The problem >> Set down exactly the lines that run from the line with "- Compute shader" to the end of the data, and nothing else.

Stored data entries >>
==============================

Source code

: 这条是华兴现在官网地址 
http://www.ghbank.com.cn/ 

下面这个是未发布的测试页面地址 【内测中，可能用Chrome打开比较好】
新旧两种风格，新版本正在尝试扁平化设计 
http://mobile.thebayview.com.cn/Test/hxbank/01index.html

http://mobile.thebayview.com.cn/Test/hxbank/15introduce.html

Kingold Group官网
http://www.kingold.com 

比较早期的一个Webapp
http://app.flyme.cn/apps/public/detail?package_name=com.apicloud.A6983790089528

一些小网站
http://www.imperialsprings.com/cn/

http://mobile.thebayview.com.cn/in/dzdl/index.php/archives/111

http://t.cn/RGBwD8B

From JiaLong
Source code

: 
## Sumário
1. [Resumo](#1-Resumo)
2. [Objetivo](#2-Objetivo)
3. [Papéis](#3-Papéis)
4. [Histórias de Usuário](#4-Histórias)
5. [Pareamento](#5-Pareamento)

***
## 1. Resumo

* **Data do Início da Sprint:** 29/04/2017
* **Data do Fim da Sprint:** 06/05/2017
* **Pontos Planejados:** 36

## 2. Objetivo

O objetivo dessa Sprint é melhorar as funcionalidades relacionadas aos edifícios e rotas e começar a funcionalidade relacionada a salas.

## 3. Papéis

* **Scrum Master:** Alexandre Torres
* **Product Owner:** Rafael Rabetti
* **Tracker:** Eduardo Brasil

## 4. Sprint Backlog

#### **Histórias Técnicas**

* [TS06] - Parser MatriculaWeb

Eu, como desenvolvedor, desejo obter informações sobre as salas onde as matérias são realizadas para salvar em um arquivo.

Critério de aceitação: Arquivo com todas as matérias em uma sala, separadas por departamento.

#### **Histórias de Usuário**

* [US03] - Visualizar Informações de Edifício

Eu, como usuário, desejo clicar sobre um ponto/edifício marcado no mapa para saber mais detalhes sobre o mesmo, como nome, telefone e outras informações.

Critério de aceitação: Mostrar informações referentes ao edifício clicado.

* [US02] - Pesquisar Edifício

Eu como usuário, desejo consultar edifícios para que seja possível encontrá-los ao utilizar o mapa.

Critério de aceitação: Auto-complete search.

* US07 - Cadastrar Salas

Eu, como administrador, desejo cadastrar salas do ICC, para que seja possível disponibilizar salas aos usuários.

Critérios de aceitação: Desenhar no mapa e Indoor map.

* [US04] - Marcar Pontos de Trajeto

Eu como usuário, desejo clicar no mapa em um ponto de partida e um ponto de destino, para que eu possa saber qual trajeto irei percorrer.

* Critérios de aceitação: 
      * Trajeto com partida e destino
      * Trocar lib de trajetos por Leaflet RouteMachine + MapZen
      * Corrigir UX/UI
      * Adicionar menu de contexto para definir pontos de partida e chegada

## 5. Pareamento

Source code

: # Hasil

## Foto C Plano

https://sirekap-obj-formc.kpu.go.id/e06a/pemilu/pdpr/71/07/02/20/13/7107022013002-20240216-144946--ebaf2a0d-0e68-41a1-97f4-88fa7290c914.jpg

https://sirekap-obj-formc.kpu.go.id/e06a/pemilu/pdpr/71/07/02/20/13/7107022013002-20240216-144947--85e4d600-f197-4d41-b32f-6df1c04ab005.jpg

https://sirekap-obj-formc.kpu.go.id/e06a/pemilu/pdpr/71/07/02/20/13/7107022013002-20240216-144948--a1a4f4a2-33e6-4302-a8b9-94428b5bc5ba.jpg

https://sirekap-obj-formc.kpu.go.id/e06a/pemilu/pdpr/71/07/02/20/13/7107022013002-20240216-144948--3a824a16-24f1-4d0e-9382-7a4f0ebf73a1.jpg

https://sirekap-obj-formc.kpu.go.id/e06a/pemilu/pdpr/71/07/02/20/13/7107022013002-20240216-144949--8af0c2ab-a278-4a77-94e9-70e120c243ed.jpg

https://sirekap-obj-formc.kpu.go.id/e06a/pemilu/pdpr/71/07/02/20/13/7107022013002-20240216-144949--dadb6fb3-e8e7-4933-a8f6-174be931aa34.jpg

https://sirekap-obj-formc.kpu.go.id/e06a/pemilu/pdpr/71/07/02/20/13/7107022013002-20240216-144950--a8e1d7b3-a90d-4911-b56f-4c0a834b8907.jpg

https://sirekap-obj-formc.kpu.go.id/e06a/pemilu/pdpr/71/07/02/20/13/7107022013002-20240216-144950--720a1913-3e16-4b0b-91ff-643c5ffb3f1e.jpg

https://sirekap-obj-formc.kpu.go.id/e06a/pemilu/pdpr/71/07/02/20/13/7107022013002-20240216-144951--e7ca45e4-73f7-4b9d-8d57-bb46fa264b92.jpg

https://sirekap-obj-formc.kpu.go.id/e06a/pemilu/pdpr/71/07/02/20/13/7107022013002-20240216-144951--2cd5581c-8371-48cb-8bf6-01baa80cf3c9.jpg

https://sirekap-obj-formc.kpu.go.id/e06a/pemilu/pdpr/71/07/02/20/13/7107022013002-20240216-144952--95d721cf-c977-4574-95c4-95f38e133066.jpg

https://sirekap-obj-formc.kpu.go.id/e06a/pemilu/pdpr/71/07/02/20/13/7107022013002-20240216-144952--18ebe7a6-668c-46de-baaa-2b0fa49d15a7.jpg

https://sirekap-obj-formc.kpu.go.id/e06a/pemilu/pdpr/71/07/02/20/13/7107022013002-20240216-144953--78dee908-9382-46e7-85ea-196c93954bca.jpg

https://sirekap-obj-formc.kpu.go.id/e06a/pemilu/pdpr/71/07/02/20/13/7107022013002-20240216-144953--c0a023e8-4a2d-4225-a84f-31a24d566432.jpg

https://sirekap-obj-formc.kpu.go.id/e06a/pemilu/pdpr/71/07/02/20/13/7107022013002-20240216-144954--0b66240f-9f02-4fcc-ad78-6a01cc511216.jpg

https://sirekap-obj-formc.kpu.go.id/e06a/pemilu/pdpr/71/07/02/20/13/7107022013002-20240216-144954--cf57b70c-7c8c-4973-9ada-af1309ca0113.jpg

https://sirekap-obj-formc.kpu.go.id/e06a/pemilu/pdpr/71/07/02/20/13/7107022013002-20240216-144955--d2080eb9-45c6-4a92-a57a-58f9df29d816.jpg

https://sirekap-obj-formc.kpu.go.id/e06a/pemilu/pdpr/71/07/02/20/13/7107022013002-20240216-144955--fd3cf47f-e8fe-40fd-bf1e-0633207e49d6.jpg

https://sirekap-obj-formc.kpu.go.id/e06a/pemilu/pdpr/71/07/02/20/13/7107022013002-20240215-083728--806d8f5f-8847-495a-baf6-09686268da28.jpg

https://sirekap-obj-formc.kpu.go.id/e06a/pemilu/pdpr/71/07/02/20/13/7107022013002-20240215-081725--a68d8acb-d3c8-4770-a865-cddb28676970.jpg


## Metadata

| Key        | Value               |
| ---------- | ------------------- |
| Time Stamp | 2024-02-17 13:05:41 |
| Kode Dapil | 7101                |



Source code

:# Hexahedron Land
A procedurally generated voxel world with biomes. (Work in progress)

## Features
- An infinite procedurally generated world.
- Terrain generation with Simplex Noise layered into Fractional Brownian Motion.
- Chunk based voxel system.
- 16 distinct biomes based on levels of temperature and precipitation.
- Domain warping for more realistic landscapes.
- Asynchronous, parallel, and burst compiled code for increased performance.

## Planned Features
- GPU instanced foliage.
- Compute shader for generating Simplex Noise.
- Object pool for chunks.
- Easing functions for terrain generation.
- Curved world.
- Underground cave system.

==============================

Exercise solution >>
- Compute shader for generating Simplex Noise.
- Object pool for chunks.
- Easing functions for terrain generation.
- Curved world.
- Underground cave system.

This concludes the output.